The president appeared at the Brookings Institution this morning to announce several job-creating measures as a kind of tangible follow-up to last week's summit. But between Obama's speech and a background briefing by senior administration officials beforehand, I detected four other goals on the economic front:
1.) Reclaim the stimulus as a success story. It's no secret that the administration has taken its lumps over the stimulus, even as the data suggest it's been reasonably effective. That's a problem for a White House embarking on another round of spending to spur job creation--the need for more money could be read as an admission that the first stimulus failed. To preempt that argument, the White House was determined to cast the stimulus as a success. One theme running through the speech and the briefing was that a lot of the new proposals are stimulus programs that worked beyond expectation, then hit a wall once the money was spent.

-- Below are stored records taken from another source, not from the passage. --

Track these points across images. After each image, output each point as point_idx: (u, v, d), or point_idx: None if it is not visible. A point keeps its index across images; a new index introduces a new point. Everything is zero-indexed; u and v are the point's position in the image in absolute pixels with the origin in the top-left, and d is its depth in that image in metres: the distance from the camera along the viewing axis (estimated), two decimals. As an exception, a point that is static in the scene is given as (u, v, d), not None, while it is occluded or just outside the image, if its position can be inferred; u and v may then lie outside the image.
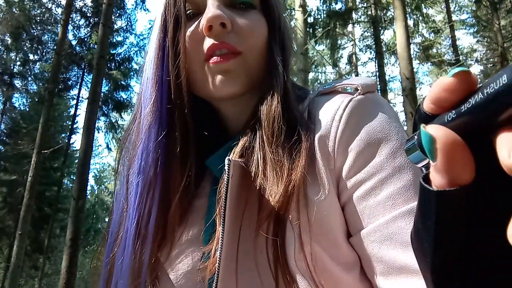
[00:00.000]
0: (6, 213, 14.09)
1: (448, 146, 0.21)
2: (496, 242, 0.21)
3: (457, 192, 0.21)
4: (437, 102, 0.23)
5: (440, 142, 0.21)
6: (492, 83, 0.19)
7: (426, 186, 0.23)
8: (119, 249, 0.55)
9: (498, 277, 0.22)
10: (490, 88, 0.19)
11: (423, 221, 0.25)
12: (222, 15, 0.53)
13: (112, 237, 0.57)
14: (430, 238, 0.24)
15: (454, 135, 0.21)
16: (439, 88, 0.22)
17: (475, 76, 0.21)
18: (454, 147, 0.21)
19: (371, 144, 0.49)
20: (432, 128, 0.22)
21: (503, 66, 11.76)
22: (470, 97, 0.21)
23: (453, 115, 0.22)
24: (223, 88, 0.55)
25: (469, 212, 0.22)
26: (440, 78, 0.23)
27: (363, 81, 0.54)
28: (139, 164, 0.55)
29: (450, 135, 0.21)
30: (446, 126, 0.22)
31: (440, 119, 0.23)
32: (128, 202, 0.56)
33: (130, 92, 13.96)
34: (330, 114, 0.51)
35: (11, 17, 12.08)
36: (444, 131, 0.21)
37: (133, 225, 0.54)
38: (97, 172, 26.35)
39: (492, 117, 0.20)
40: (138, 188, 0.55)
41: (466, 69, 0.22)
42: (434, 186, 0.23)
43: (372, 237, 0.46)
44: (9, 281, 7.83)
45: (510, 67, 0.19)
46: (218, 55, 0.54)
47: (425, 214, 0.24)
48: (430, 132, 0.22)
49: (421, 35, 14.07)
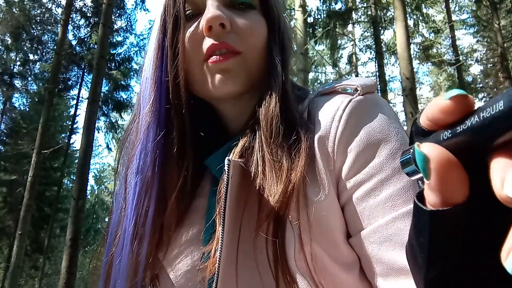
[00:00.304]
0: (6, 213, 14.10)
1: (441, 166, 0.21)
2: (490, 262, 0.21)
3: (450, 211, 0.21)
4: (433, 120, 0.23)
5: (434, 162, 0.21)
6: (489, 108, 0.19)
7: (419, 205, 0.23)
8: (117, 249, 0.55)
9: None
10: (487, 112, 0.19)
11: (416, 238, 0.24)
12: (222, 16, 0.53)
13: (111, 237, 0.57)
14: (423, 254, 0.24)
15: (448, 154, 0.21)
16: (436, 109, 0.22)
17: (471, 99, 0.21)
18: (448, 167, 0.21)
19: (370, 145, 0.49)
20: (426, 147, 0.22)
21: (503, 66, 11.77)
22: (467, 118, 0.21)
23: (449, 134, 0.22)
24: (222, 87, 0.55)
25: (463, 232, 0.22)
26: (437, 98, 0.22)
27: (363, 82, 0.54)
28: (137, 164, 0.55)
29: (444, 154, 0.21)
30: (441, 145, 0.22)
31: (436, 136, 0.23)
32: (126, 202, 0.56)
33: (130, 92, 13.98)
34: (329, 114, 0.51)
35: (11, 17, 12.09)
36: (438, 151, 0.21)
37: (131, 225, 0.54)
38: (97, 172, 26.38)
39: (486, 141, 0.20)
40: (136, 188, 0.55)
41: (463, 93, 0.21)
42: (428, 203, 0.23)
43: (372, 238, 0.46)
44: (9, 281, 7.83)
45: (507, 93, 0.19)
46: (217, 55, 0.54)
47: (419, 231, 0.24)
48: (424, 152, 0.22)
49: (421, 35, 14.08)
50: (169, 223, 0.54)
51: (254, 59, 0.56)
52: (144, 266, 0.53)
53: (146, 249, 0.53)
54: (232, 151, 0.52)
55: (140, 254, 0.53)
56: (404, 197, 0.46)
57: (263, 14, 0.59)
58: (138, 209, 0.54)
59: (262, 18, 0.59)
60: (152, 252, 0.54)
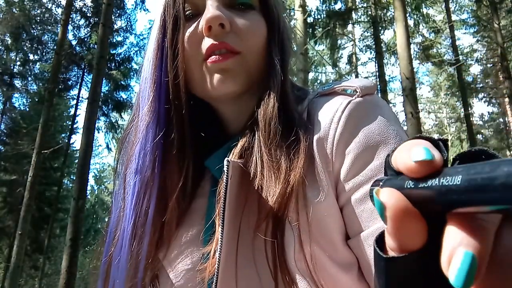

For example, Obama talked about another "boost in investment in the nation’s infrastructure beyond what was included in the Recovery Act" because "there are many more worthy projects than there were dollars to fund them." The briefers were even more explicit, talking about a business-loan guarantee program from the stimulus that was "so successful it basically ran out of money." Later on there was talk of Recovery Act investments whose "success generated over-subscription" and a renewable energy program that was "substantially over-subscribed."
2.) Stress that the administration doesn't go in for big, clumsy government programs. A related problem dogging the stimulus and the rest of the administration's economic interventions is the vauge perception that they summed to a wasteful jumble of spending. Today Obama took pains to show he's intervening with as light a touch as possible. Wherever feasible, Obama wants to elicit desired behavior from the private sector rather than mandate it from Washington. For example, he proposed eliminating capital gains taxes and extending write-offs to encourage small-business expansion, and creating a tax incentive to encourage hiring. He highlighted the need to "leverage private capital," a concept the briefers hit on multiple times. All of it seemed designed to paint Obama as a nudge-o-crat rather than a big-government Democrat, even as he presides over unprecedented government spending.
In a similar vein, the briefers took pains to show that the point isn't to have government create jobs so much as nudge businesses to speed up hiring they were going to do anyway. So you had repeated discussion of how to "pull forward investments in the short term" and "catalyze hiring." The challenge, said one of the officials, is to "get job growth more connected to GDP growth," not create jobs out of thin air.
3.) Remove the rusty nail that is TARP from the administration's heel. Politically, the most welcome line in Obama's speech may be his declaration that "we’re going to wind down the Troubled Asset Relief Program, or TARP--the fund created to stabilize the financial system so banks would lend again." As Obama aptly described it, "[t]here has rarely been a less loved or more necessary emergency program than TARP, which--as galling as the assistance to banks may have been--indisputably helped prevent a collapse of the entire financial system." The perception that the administration was bailing out Wall Street has, of course, been one of the most politically damaging developments of the past year, creating a general cynicism toward government intervention among voters.
Amid the recent news that TARP will cost a mere 20 percent of its original $700 billion price tag when all is said and done, and that the government may even make a profit on the bank-bailout portion, the administration is styling itself the investment-savvy steward of the people's money, versus its slightly ham-handed predecessors, who were simply shoveling money out the door without any real game plan. "Launched hastily under the last administration, the TARP program was flawed, and we have worked hard to correct those flaws and manage it properly," Obama said. Talk about lemons to lemonaide.
4.) Set the fiscal record straight. In fact, Obama didn't stop at TARP. The end of the speech was basically an indictment of GOP financial management, dating back to the Bush tax cuts and the 2004 prescription drug benefit, neither of which was paid for with offsetting spending cuts or tax increases. Obama contrasted this with his own insistence that health care reform not increase the deficit "one dime" and noted that, as a result of Bush's big-spending ways, his administration inherited a $1.3 trillion deficit. (That's not quite right--the recession also took a real toll on the federal budget--but those Bush policies do account for more than half of the projected 10-year deficit.) Then came the brush-back pitch: "[T]hese budget busting tax cuts and spending programs were approved by many of the same people who are now waxing political about fiscal responsibility while opposing our efforts to reduce deficits by getting health care costs under control," Obama said. "It's a sight to see."
Notwithstanding the president's determination to cut the deficit in half by the end of his first term, we're not going to see much deficit-reduction next year (the 2010 fiscal year actually started in October). But it does sound like the reports that fiscal responsibility will be a major rhetorical theme going forward were basically on target.